Eff You, Valentine!
For all you OD people who do not know my current situation, a brief run down…
My husband and I separated in December. I asked him to leave because I could no longer take how negative, hateful, and degrading he tends to be toward me. We’ve been in a relationship for nearly 10 years and the only time he treats me right is if I threaten to leave. He would do better for a month or two then go right back to the same ol same ol. It grew to where I just had enough and told him to leave. Of course now, he’s being Mr Perfect and expecting me to forgive him for it.
Since you don’t have all the information my friends on PB have, you’re probably going to think he’s a real sweetie and I’m a bit of a bitch for feeling the way I do once I write the following. I just need to vent out my frustrations over this.
J came to the house this morning to pick up Landen for school. I try to make sure Landen is downstairs so J can’t come in but he made his way through the door this morning anyway. He had a bag in his hand that had little gifts in it. He hands Landen a Meowth from Pokémon and gave me a Minnie Mouse to give to Olivia. As he was leaving, he threw a shirt on the couch next to me and walked out. I involuntarily rolled my eyes and went back to posting my lanes for the day.
It suddenly dawned on me that I didn’t get cards for Landen to take to school. So I got up and started rushing to get ready so I could bring him some and he wouldn’t be left out. I picked up the shirt J brought to move it out of my way and a note fell out. Another involuntary eye roll presented itself. And the thought, What now?? echoed in my brain.

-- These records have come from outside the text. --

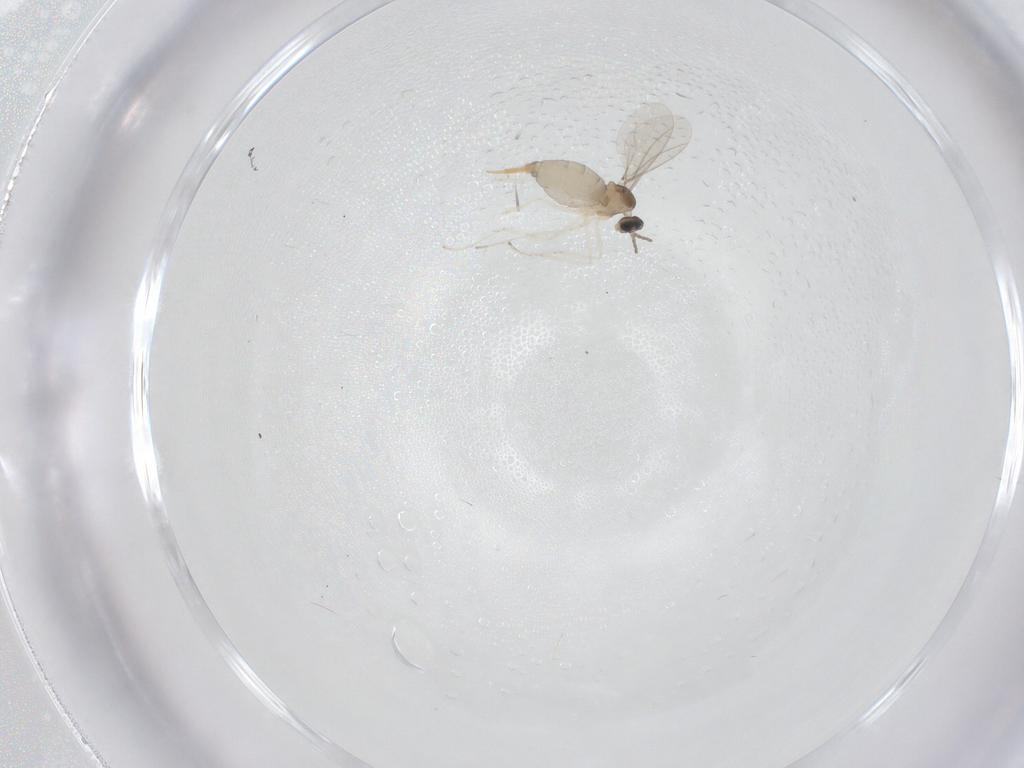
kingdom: Animalia
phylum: Arthropoda
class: Insecta
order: Diptera
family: Cecidomyiidae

He wrote all the things I begged to hear before it got to the point of unfixable and it really just pissed me off.
The letter:
I love you, (insert my name here) forever and always. I miss you with everything I have. You will never fully understand how deeply my heart feels for you. I worry that we’ll grow apart and I’ll end up losing you forever. You bring me to climax without sex and you do it all with regal grace. You are my heart in human form and I could never replace you.
Ok, we are going to stop here for a minute. You bring me to climax without sex?! Isn’t that a Tupac quote or lyric? Oh wait! Just hit me. That entire last bit is from Tupac. Plagiarism is not sexy or sweet; it’s a wrong.
Continued:
I would do anything for your forgiveness. I know without your forgiveness there is not much hope. I’m sorry will never be enough. It’s hard to believe this is where we are in our relationship. It hurts so much that you seem ok with this. I truly gave myself to you when I moved to (insert where we used to live). I never wanted anything other than your love. I love and the world knows it, except you I guess and that’s my fault. I never wanted you to change who you want to be, I accept you for you.

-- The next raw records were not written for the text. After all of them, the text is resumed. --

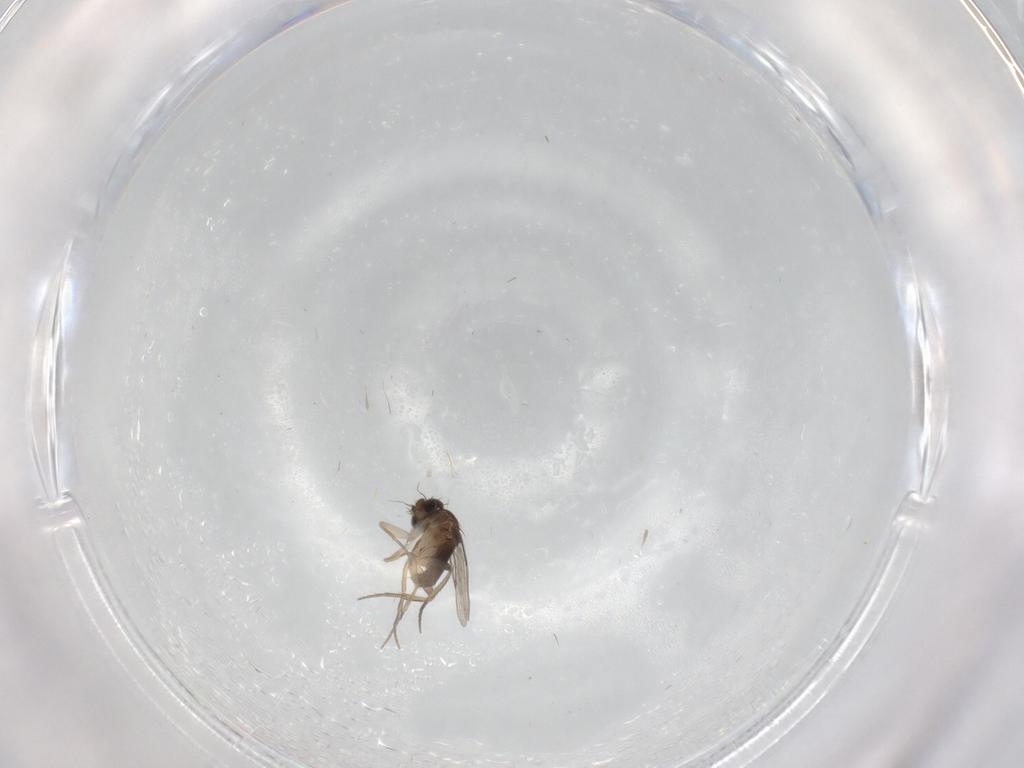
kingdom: Animalia
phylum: Arthropoda
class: Insecta
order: Diptera
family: Phoridae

Let’s stop again for a moment. How is it hard to believe this is where we are? I’ve told him time and time again if he keeps doing the things he was then I was going to be done. He continued it like I was joking. I guess that’s because I forgave him so many times. He expects me to keep forgiving and forgiving the same things. He got so pissed at me the other day when I told him that when he keeps doing the same things to hurt me, he can no longer call them mistakes and he needs to own up and call them decisions because that’s what they are! (Holy Run-on Sentence, Batman!) Also he did not give himself fully when he moved. He expected me to do everything, take care of everything, act the way he wanted, and to be constantly happy even when he was yelling at me or threatening to leave. He’s never accepted me for me. He made fun of me for nearly everything about me. He accepted me for who he wants me to be not who I am!
Continued:
I will wait for you (inset my name here) even if it takes years. I believe in our love. I feel like they (yes, he really wrote they) will be detours but the road will pave it’s way back to us standing in the middle. You have my heart. I miss your eyes, lips, smell, hugs, most of all how happy you made me. I’m sure most of this doesn’t mean anything right now and most of this is just something I’ve already said.

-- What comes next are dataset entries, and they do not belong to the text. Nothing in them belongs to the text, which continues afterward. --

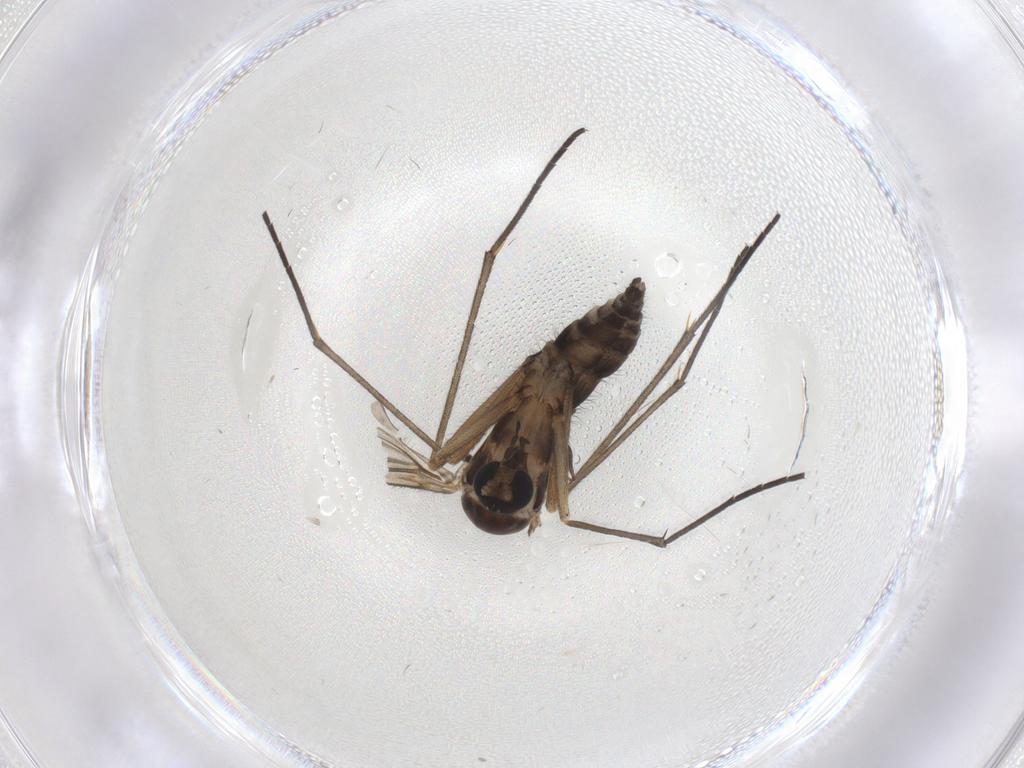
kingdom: Animalia
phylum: Arthropoda
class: Insecta
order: Diptera
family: Sciaridae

No need to stop this time, that’s it. First of all, years? This is the guy who slept with 11 girls right after we split up before without a second thought? You’re going to wait years?! Doubt it. Second of all, I never made him happy! And if I did, he had a really fucked up way of showing it. All of the silent treatments and refusing to touch me or acting like my touch was repulsive to him. The calling me a cunt and a whore. The accusing me of cheating. The yelling and screaming that I never do anything and that I make him miserable. That’s happiness?!? I don’t understand how this can be anything close to happiness.
I brought the lawyer the money to start the divorce process. I need to work on the paperwork he sent me. I feel like J doesn’t believe I’m actually finished with him and that I’m going to take him back once I cool down. I’m not going to. I can’t keep putting myself in this situation. I can’t have my kids witness the extreme ups and downs of our relationship and think that’s how life is supposed to be. He’s just going to have to move on.
I’m going to give him this shirt back that he brought me. I do not want gifts from him. He can give to the kids but he needs to understand that we aren’t together anymore and by accepting things he buys, I’m not proving that to him.
Well, I hope everyone else has a good Valentine’s Day. Lol
Hope you get yourself out of that destructive relationship. There may be a really good one out there waiting for you.
Warning Comment
Stay strong, he doesn’t deserve you.